Zhang, Junshan

NSF project CNS-2203412: MLWiNS: Distributed Learning over Multi-Access Channels: From Bandlimited Coordinate Descent to Gradient Sketching


In many edge networks, edge devices are often connected to each other or a central node wirelessly. The unreliable nature of wireless connectivity, together with constraints in computing resources at edge devices, puts forth a significant challenge for the computation, communication and coordination required to learn an accurate model at the network edge. This project considers a many-to-one architecture for distributed learning over wireless multi-access channels , where multiple edge devices collaboratively train a high-dimensional machine learning model, using local data, in a distributed manner.

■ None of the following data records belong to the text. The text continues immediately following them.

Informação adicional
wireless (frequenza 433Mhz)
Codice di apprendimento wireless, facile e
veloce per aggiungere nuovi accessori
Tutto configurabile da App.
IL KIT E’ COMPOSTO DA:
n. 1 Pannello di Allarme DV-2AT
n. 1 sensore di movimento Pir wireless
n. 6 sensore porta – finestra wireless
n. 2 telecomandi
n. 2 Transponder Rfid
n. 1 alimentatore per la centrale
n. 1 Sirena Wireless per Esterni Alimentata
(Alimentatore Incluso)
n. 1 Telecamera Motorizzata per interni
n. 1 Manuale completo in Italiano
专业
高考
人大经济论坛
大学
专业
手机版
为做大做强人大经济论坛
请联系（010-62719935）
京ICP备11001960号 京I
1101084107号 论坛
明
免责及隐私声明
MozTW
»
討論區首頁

In such a setting, the constraints in computing and communication resources dictate that the local updates at edge devices (senders) should be carefully crafted and compressed to make full use of the wireless bandwidth/power available and should work in concert with the edge server (receiver) so as to learn an accurate model.

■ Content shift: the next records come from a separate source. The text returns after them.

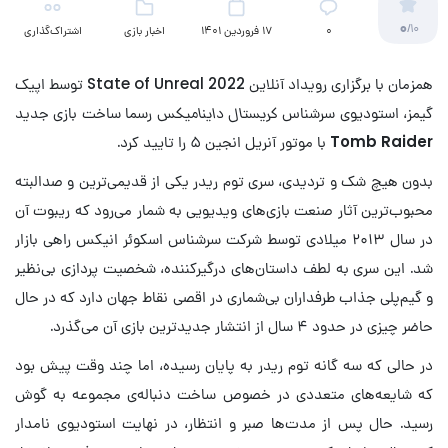
0
/10
۰
17 فروردین 1401
اخبار بازی
اشتراک‌گذاری
همزمان با برگزاری رویداد آنلاین 2022 State of Unreal توسط اپیک
گیمز، استودیوی سرشناس
کریستال داینامیکس
رسما ساخت بازی جدید
Tomb Raider
با موتور آنریل انجین ۵ را تایید کرد.
بدون هیچ شک و تردیدی، سری توم ریدر یکی از قدیمی‌ترین و صدالبته
محبوب‌ترین آثار صنعت بازی‌های ویدیویی به شمار می‌رود که ریبوت آن
در سال ۲۰۱۳ میلادی توسط شرکت سرشناس اسکوئر انیکس راهی بازار
شد. این سری به لطف داستان‌های درگیرکننده، شخصیت پردازی بی‌نظیر
و گیم‌پلی جذاب طرفداران بی‌شماری در اقصی نقاط جهان دارد که در حال
حاضر چیزی در حدود ۴ سال از انتشار جدیدترین بازی آن می‌گذرد.
در حالی که سه گانه توم ریدر به پایان رسیده، اما چند وقت پیش بود
که شایعه‌های متعددی در خصوص ساخت دنباله‌ی مجموعه به گوش
رسید. حال پس از مدت‌ها صبر و انتظار، در نهایت استودیوی نامدار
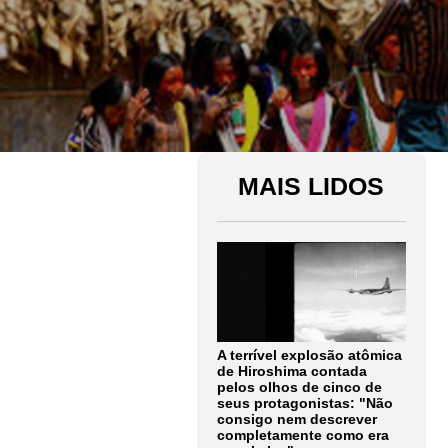
MAIS LIDOS
A terrível explosão atômica
de Hiroshima contada
pelos olhos de cinco de
seus protagonistas: "Não
consigo nem descrever
completamente como era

Technical approaches and key outcomes:

Aiming to develop an integrated edge learning and wireless networking framework, this project will take a principled approach to investigate thoroughly two suites of edge learning algorithms tailored for wireless MAC channels, namely bandlimited coordinate descent and bandlimited gradient sketching. In these algorithms, sparsified or sketched versions of local updates are communicated using multi-carriers based transmissions where the number of subcarriers is constrained by the bandwidth; and each sender carries out power allocation across subcarriers based on gradient values and channel conditions in an integrated manner. Further, these edge learning algorithms will be devised using two intimately related methods:

  1. First-order stochastic gradient descent methods,
  2. Zero-order stochastic optimization methods.

Note that zero-order methods are derivative-free so they are very promising for wireless edge learning. In particular, because channel state information is essential to optimal power control and gradient estimation in the learning driven framework, we make dedicated effort to study machine learning aided channel estimation. We then pursue a comprehensive understanding of the impact of the wireless bandwidth/power on the accuracy and convergence of these algorithms. We evaluate the performance of the proposed learning framework for wireless edge networks, using simulation, experiments, and prototype development.

  • This work promotes reliable and secure connected IoT systems, across data acquisition, across computation, and across communication.
  • Success will tackle the fundamental challenge in the rapid deployment of AI methods, namely how to effectively carry out computation and coordination for edge learning while taking into account the constraints in wireless networks and computational resources at billions of edge devices.